▶ [EXERCISE PROMPT]:
For the word "قیمت", search the records and show each line in which it occurs.

▶ [ENTRIES SHOWN]:
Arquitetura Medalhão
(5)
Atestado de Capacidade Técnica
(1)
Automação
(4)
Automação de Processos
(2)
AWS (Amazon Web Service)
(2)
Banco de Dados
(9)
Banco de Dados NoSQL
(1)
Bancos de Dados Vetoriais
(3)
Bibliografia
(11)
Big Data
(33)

---

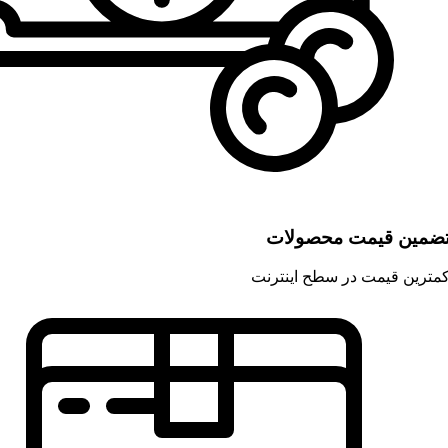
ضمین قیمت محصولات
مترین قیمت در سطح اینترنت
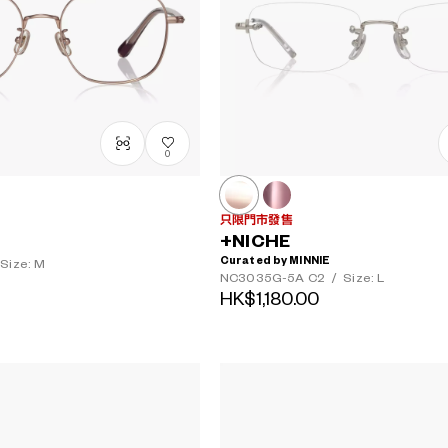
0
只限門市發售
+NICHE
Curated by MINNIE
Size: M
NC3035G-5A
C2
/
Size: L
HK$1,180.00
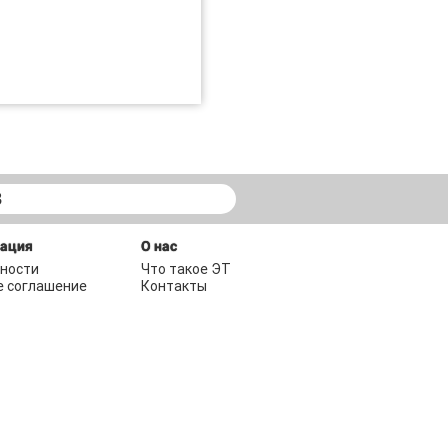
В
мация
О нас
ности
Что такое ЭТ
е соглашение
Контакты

▶ [SOLUTION FOR THIS EXERCISE]:
ضمین قیمت محصولات
مترین قیمت در سطح اینترنت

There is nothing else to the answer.